» **WHAT THIS TASK INVOLVES**
Rewrite the text of every row with "phân chuồng" changed to "phân hữu cơ" and nothing else altered. Leave the pictures out of your answer.

[Rows from a data source]
'''
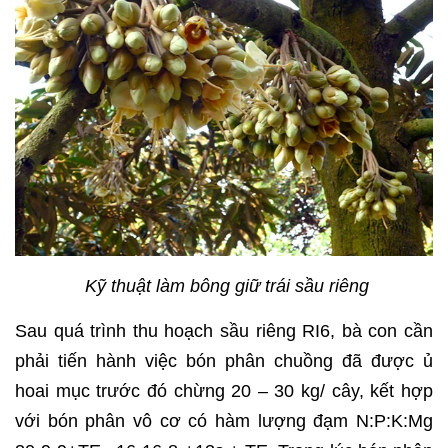
Kỹ thuật làm bông giữ trái sầu riêng
Sau quá trình thu hoạch sầu riêng RI6, bà con cần
phải tiến hành việc bón phân chuồng đã được ủ
hoai mục trước đó chừng 20 – 30 kg/ cây, kết hợp
với bón phân vô cơ có hàm lượng đạm N:P:K:Mg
'''
» **SOLVED PROBLEM**
Kỹ thuật làm bông giữ trái sầu riêng
Sau quá trình thu hoạch sầu riêng RI6, bà con cần
phải tiến hành việc bón phân hữu cơ đã được ủ
hoai mục trước đó chừng 20 – 30 kg/ cây, kết hợp
với bón phân vô cơ có hàm lượng đạm N:P:K:Mg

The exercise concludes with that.